──────── Record extracts

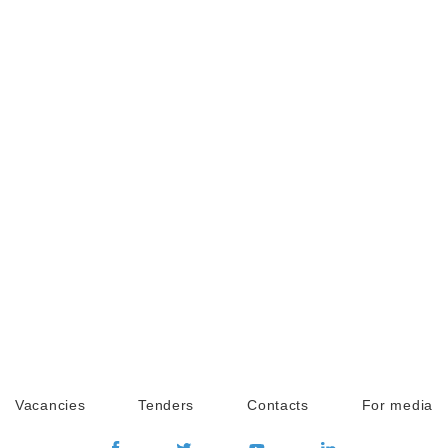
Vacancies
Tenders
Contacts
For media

────────────────
──────── Record extracts

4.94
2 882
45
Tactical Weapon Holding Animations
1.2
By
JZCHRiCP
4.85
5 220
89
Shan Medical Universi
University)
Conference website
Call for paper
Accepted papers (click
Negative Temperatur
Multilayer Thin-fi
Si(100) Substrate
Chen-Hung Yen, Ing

────────────────
──────── Record extracts

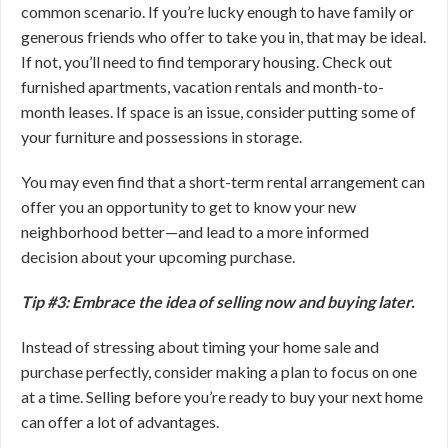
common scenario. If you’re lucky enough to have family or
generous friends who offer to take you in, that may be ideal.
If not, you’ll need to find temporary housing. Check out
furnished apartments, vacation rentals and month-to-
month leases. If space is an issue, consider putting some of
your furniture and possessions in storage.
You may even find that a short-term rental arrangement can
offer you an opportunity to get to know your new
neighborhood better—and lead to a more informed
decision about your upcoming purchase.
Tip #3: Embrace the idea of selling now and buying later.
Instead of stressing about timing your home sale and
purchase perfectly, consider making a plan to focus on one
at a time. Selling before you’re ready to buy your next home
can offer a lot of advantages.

────────────────

[Task to carry out] Pull out each line in the items above that contains the string "about". Case counts.

[Output for this task]
decision about your upcoming purchase.
Instead of stressing about timing your home sale and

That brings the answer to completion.